### Work task
Could the listing be repeated exactly, with every picture dropped?

### Data shown
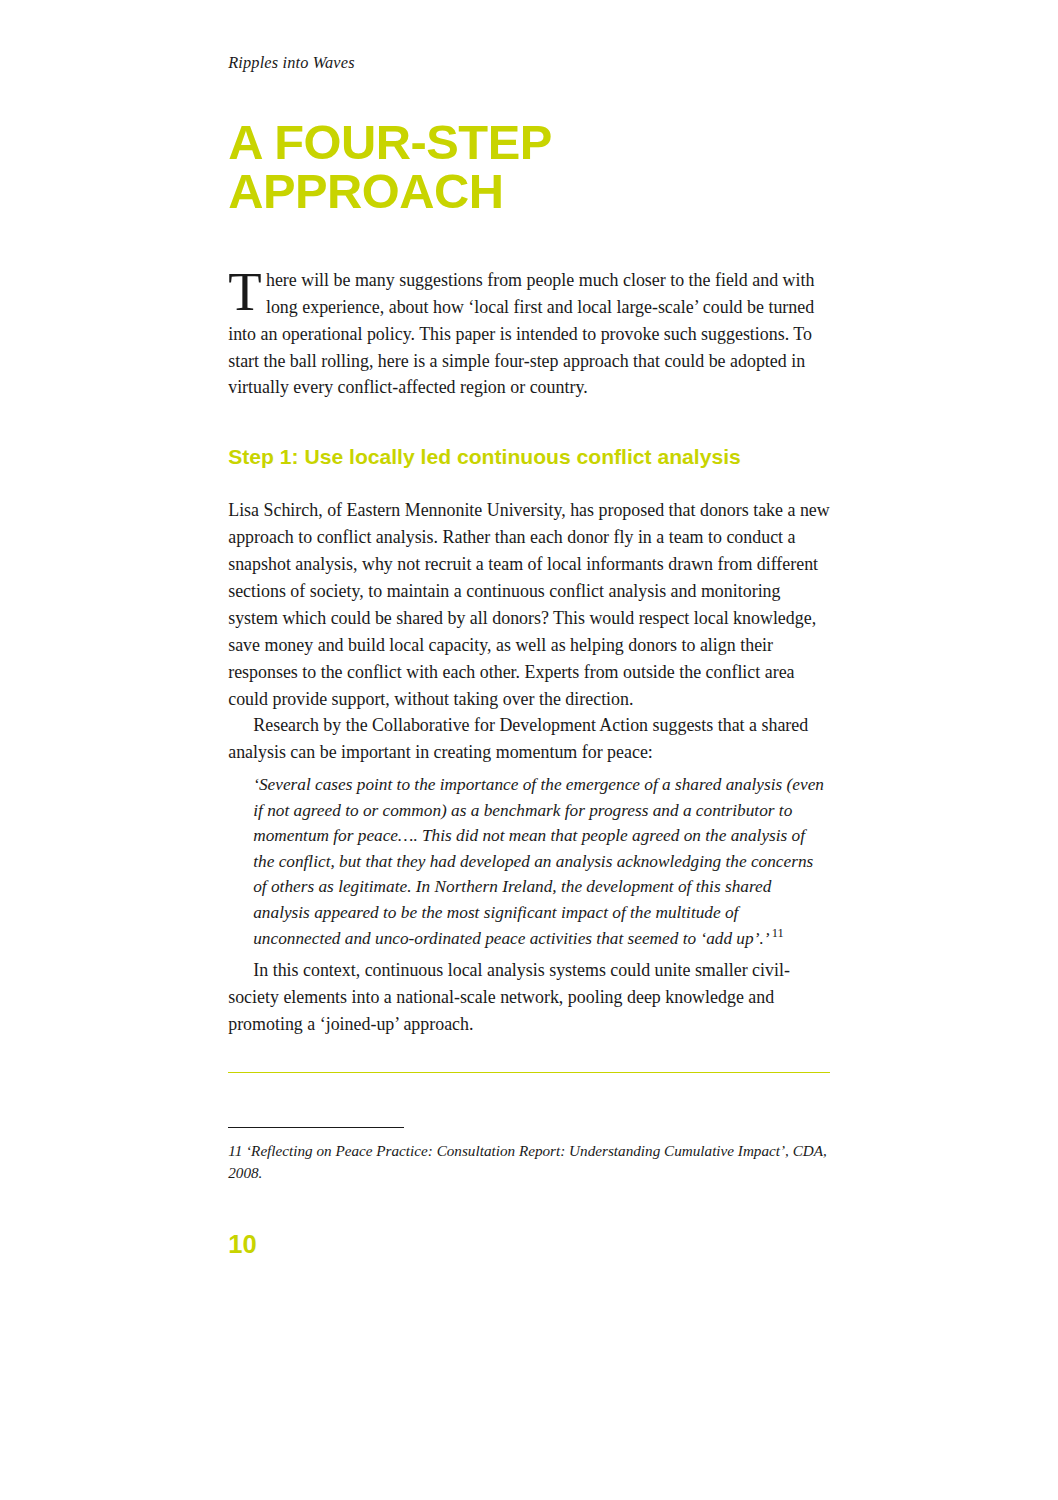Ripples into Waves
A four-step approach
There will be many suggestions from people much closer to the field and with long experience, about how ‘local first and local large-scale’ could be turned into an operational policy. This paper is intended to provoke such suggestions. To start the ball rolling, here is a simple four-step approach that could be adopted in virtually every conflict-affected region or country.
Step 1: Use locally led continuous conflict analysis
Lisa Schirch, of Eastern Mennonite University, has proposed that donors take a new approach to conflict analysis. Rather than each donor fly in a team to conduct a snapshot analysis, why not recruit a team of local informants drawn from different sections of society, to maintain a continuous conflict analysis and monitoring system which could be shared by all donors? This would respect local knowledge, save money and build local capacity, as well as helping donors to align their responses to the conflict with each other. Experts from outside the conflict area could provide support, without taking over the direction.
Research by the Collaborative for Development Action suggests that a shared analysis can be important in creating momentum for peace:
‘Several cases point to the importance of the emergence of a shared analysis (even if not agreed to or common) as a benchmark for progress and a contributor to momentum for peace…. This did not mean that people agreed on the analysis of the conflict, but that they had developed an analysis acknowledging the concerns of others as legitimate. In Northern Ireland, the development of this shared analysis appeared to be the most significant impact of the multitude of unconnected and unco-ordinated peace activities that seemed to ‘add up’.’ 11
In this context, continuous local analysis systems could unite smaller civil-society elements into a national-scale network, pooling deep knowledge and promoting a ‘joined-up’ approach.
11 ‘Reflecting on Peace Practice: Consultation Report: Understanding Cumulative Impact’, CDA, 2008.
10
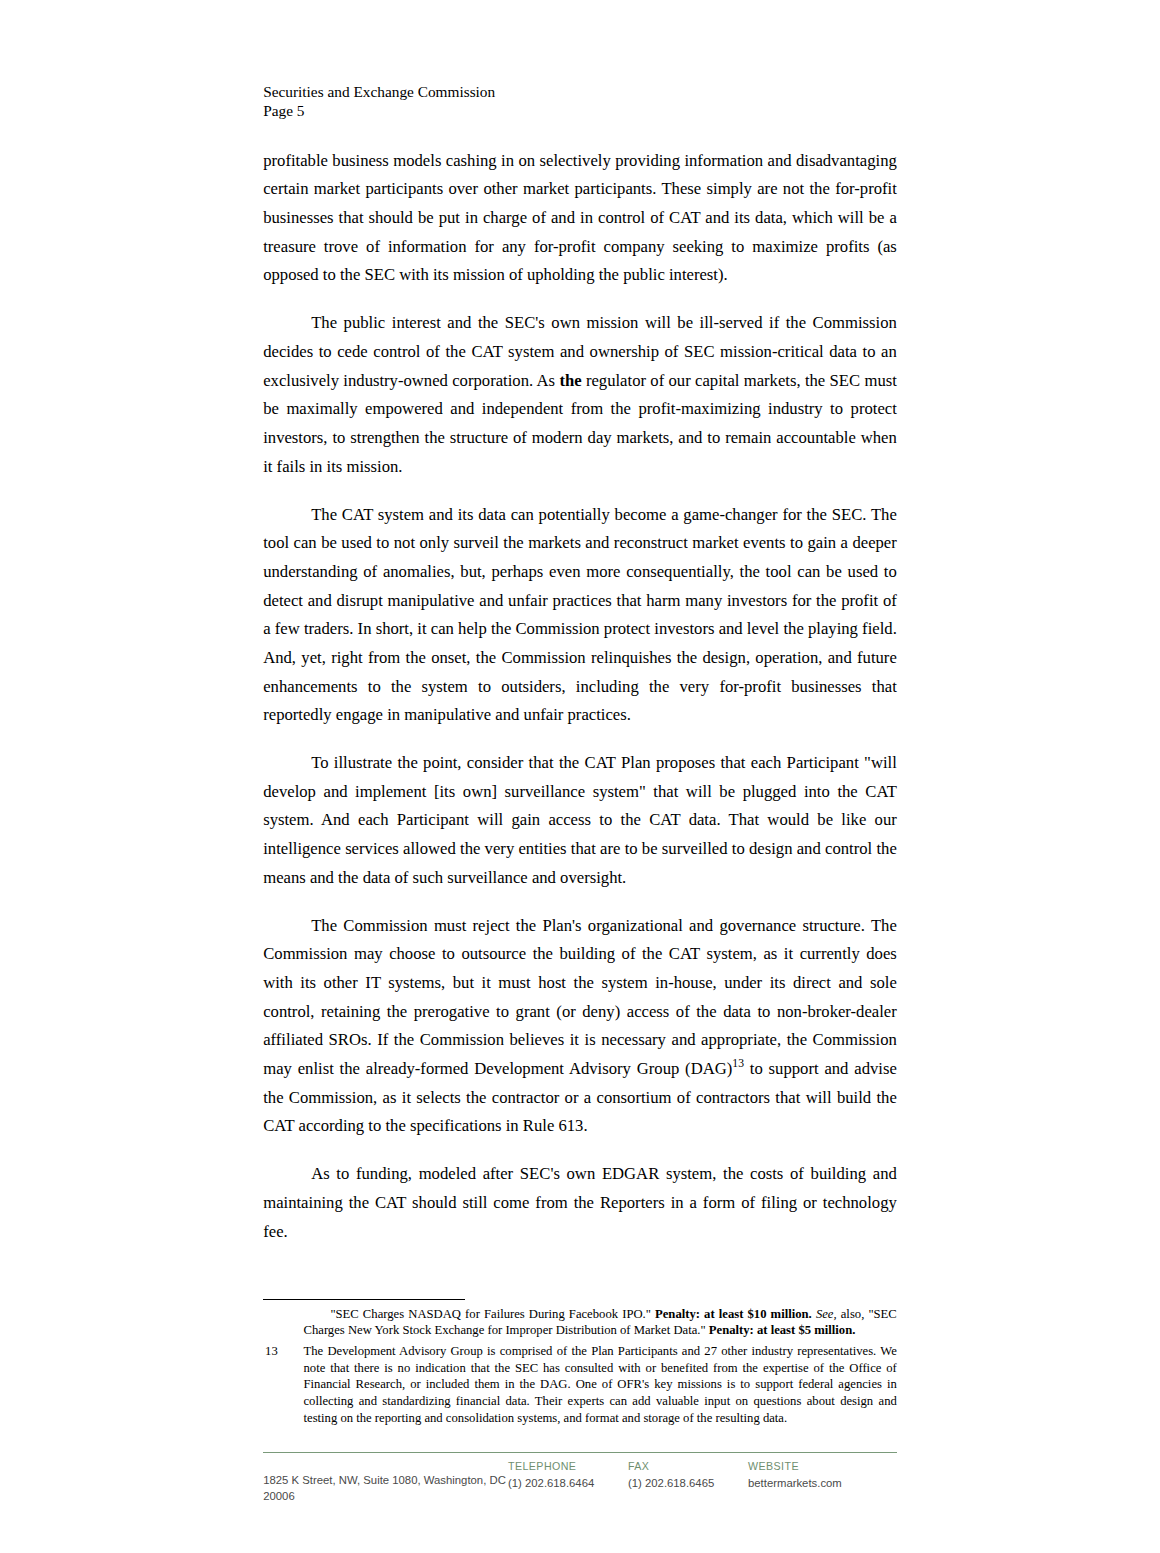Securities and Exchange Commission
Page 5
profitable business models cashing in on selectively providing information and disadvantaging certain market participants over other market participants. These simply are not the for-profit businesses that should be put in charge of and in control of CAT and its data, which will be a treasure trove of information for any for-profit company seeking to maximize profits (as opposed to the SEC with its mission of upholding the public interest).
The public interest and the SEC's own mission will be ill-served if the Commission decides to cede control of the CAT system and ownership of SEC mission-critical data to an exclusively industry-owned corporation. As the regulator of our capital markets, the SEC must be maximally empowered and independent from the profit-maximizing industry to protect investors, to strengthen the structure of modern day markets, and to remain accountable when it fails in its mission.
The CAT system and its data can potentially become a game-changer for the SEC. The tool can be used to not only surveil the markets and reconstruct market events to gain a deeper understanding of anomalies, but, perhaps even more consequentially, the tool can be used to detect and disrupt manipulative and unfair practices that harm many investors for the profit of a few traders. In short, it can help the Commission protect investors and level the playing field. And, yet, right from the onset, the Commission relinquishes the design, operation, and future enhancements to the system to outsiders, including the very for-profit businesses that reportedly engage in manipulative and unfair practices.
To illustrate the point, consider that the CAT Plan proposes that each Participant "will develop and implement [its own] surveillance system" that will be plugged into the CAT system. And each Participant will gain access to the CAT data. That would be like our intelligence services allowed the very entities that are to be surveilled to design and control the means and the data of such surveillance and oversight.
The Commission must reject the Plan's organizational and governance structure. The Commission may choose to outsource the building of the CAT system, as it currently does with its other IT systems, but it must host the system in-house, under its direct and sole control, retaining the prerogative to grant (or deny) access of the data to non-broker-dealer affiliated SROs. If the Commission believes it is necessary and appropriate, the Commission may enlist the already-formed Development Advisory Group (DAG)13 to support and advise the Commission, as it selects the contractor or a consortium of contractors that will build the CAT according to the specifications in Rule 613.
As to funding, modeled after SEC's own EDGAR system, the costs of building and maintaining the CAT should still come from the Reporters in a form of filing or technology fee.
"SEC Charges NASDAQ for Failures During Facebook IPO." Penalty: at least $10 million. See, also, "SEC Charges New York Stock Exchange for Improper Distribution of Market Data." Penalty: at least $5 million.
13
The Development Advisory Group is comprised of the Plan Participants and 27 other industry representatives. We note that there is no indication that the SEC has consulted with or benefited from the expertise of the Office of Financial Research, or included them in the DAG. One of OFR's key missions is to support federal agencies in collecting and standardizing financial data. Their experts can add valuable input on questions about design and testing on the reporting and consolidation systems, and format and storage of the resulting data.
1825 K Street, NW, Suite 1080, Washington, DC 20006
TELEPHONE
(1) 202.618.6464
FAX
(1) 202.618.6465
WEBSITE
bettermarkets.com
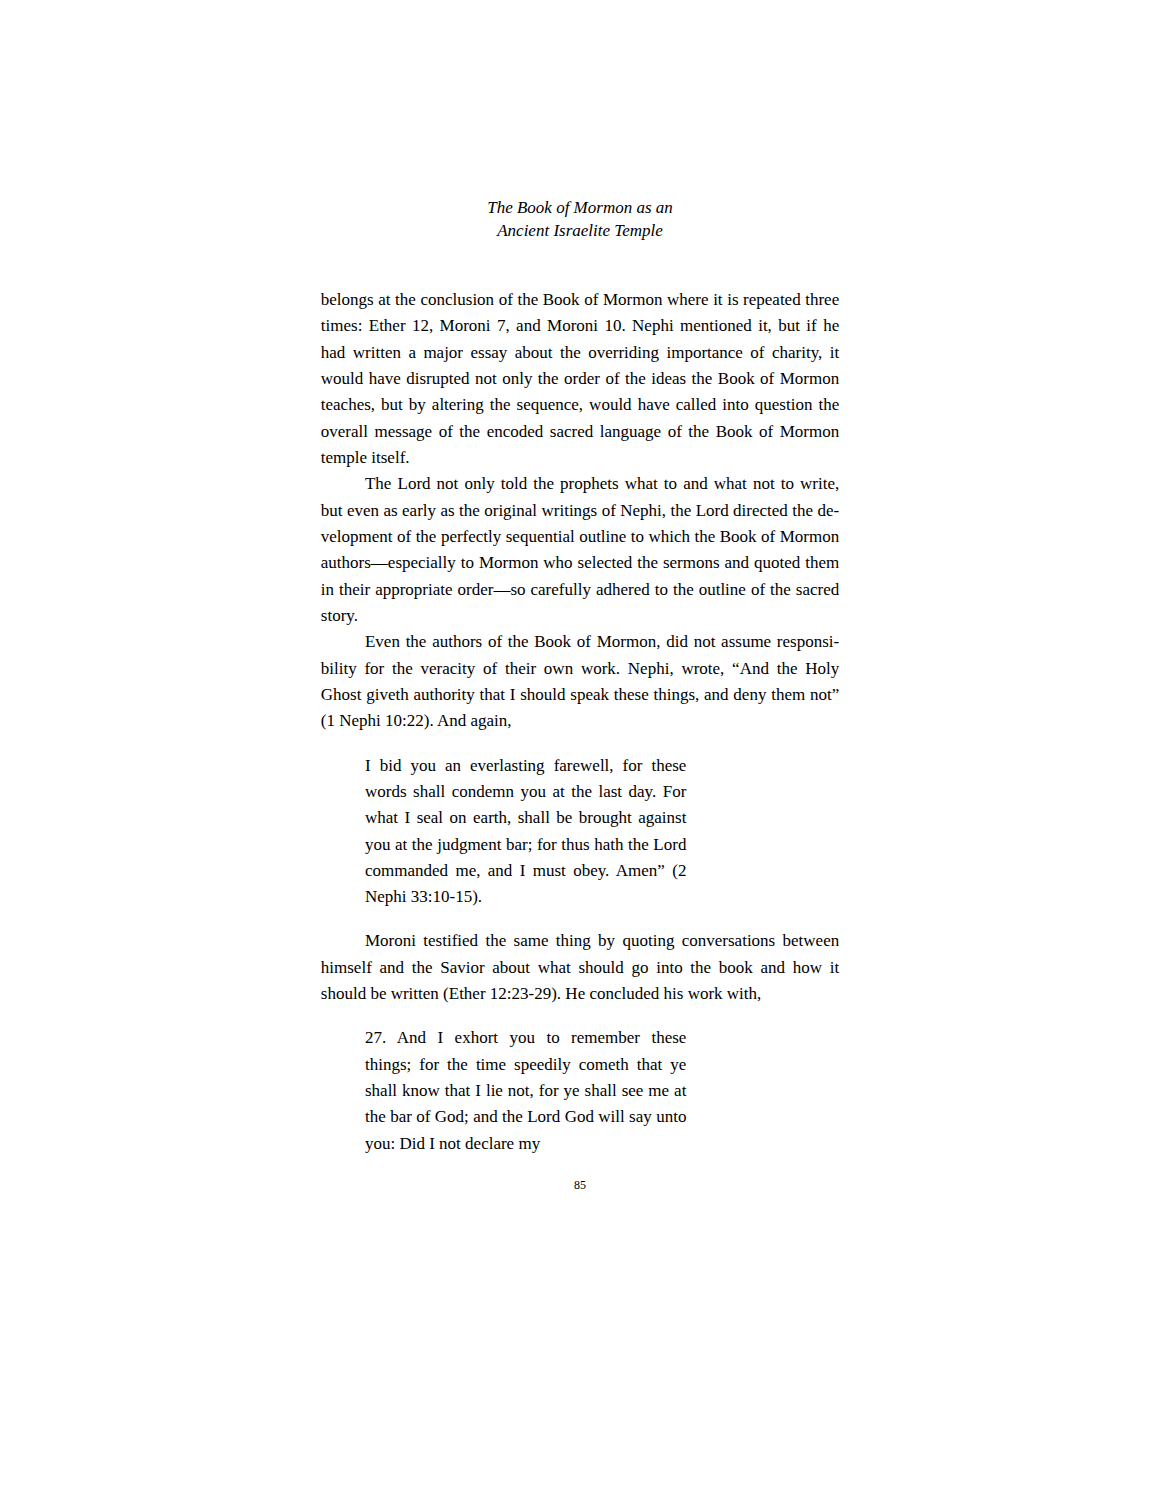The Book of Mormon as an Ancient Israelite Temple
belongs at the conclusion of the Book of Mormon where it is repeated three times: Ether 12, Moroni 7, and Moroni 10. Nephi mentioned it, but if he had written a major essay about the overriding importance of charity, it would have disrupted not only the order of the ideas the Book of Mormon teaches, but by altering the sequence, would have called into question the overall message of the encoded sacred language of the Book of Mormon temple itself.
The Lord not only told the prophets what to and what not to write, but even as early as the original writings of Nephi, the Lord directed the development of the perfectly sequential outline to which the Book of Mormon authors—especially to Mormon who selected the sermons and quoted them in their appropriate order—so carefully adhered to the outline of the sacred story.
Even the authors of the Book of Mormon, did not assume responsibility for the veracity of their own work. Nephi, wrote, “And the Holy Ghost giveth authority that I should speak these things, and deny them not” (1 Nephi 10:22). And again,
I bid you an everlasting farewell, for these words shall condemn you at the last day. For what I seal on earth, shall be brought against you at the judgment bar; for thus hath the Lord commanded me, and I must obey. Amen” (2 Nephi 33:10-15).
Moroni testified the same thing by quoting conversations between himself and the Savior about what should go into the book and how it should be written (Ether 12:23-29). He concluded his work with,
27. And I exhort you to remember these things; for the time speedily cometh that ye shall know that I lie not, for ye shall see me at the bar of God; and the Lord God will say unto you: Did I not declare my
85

### Answer to the exercise
Ripples into Waves
A four-step approach
There will be many suggestions from people much closer to the field and with long experience, about how ‘local first and local large-scale’ could be turned into an operational policy. This paper is intended to provoke such suggestions. To start the ball rolling, here is a simple four-step approach that could be adopted in virtually every conflict-affected region or country.
Step 1: Use locally led continuous conflict analysis
Lisa Schirch, of Eastern Mennonite University, has proposed that donors take a new approach to conflict analysis. Rather than each donor fly in a team to conduct a snapshot analysis, why not recruit a team of local informants drawn from different sections of society, to maintain a continuous conflict analysis and monitoring system which could be shared by all donors? This would respect local knowledge, save money and build local capacity, as well as helping donors to align their responses to the conflict with each other. Experts from outside the conflict area could provide support, without taking over the direction.
Research by the Collaborative for Development Action suggests that a shared analysis can be important in creating momentum for peace:
‘Several cases point to the importance of the emergence of a shared analysis (even if not agreed to or common) as a benchmark for progress and a contributor to momentum for peace…. This did not mean that people agreed on the analysis of the conflict, but that they had developed an analysis acknowledging the concerns of others as legitimate. In Northern Ireland, the development of this shared analysis appeared to be the most significant impact of the multitude of unconnected and unco-ordinated peace activities that seemed to ‘add up’.’ 11
In this context, continuous local analysis systems could unite smaller civil-society elements into a national-scale network, pooling deep knowledge and promoting a ‘joined-up’ approach.
11 ‘Reflecting on Peace Practice: Consultation Report: Understanding Cumulative Impact’, CDA, 2008.
10
Securities and Exchange Commission
Page 5
profitable business models cashing in on selectively providing information and disadvantaging certain market participants over other market participants. These simply are not the for-profit businesses that should be put in charge of and in control of CAT and its data, which will be a treasure trove of information for any for-profit company seeking to maximize profits (as opposed to the SEC with its mission of upholding the public interest).
The public interest and the SEC's own mission will be ill-served if the Commission decides to cede control of the CAT system and ownership of SEC mission-critical data to an exclusively industry-owned corporation. As the regulator of our capital markets, the SEC must be maximally empowered and independent from the profit-maximizing industry to protect investors, to strengthen the structure of modern day markets, and to remain accountable when it fails in its mission.
The CAT system and its data can potentially become a game-changer for the SEC. The tool can be used to not only surveil the markets and reconstruct market events to gain a deeper understanding of anomalies, but, perhaps even more consequentially, the tool can be used to detect and disrupt manipulative and unfair practices that harm many investors for the profit of a few traders. In short, it can help the Commission protect investors and level the playing field. And, yet, right from the onset, the Commission relinquishes the design, operation, and future enhancements to the system to outsiders, including the very for-profit businesses that reportedly engage in manipulative and unfair practices.
To illustrate the point, consider that the CAT Plan proposes that each Participant "will develop and implement [its own] surveillance system" that will be plugged into the CAT system. And each Participant will gain access to the CAT data. That would be like our intelligence services allowed the very entities that are to be surveilled to design and control the means and the data of such surveillance and oversight.
The Commission must reject the Plan's organizational and governance structure. The Commission may choose to outsource the building of the CAT system, as it currently does with its other IT systems, but it must host the system in-house, under its direct and sole control, retaining the prerogative to grant (or deny) access of the data to non-broker-dealer affiliated SROs. If the Commission believes it is necessary and appropriate, the Commission may enlist the already-formed Development Advisory Group (DAG)13 to support and advise the Commission, as it selects the contractor or a consortium of contractors that will build the CAT according to the specifications in Rule 613.
As to funding, modeled after SEC's own EDGAR system, the costs of building and maintaining the CAT should still come from the Reporters in a form of filing or technology fee.
"SEC Charges NASDAQ for Failures During Facebook IPO." Penalty: at least $10 million. See, also, "SEC Charges New York Stock Exchange for Improper Distribution of Market Data." Penalty: at least $5 million.
13
The Development Advisory Group is comprised of the Plan Participants and 27 other industry representatives. We note that there is no indication that the SEC has consulted with or benefited from the expertise of the Office of Financial Research, or included them in the DAG. One of OFR's key missions is to support federal agencies in collecting and standardizing financial data. Their experts can add valuable input on questions about design and testing on the reporting and consolidation systems, and format and storage of the resulting data.
1825 K Street, NW, Suite 1080, Washington, DC 20006
TELEPHONE
(1) 202.618.6464
FAX
(1) 202.618.6465
WEBSITE
bettermarkets.com
The Book of Mormon as an Ancient Israelite Temple
belongs at the conclusion of the Book of Mormon where it is repeated three times: Ether 12, Moroni 7, and Moroni 10. Nephi mentioned it, but if he had written a major essay about the overriding importance of charity, it would have disrupted not only the order of the ideas the Book of Mormon teaches, but by altering the sequence, would have called into question the overall message of the encoded sacred language of the Book of Mormon temple itself.
The Lord not only told the prophets what to and what not to write, but even as early as the original writings of Nephi, the Lord directed the development of the perfectly sequential outline to which the Book of Mormon authors—especially to Mormon who selected the sermons and quoted them in their appropriate order—so carefully adhered to the outline of the sacred story.
Even the authors of the Book of Mormon, did not assume responsibility for the veracity of their own work. Nephi, wrote, “And the Holy Ghost giveth authority that I should speak these things, and deny them not” (1 Nephi 10:22). And again,
I bid you an everlasting farewell, for these words shall condemn you at the last day. For what I seal on earth, shall be brought against you at the judgment bar; for thus hath the Lord commanded me, and I must obey. Amen” (2 Nephi 33:10-15).
Moroni testified the same thing by quoting conversations between himself and the Savior about what should go into the book and how it should be written (Ether 12:23-29). He concluded his work with,
27. And I exhort you to remember these things; for the time speedily cometh that ye shall know that I lie not, for ye shall see me at the bar of God; and the Lord God will say unto you: Did I not declare my
85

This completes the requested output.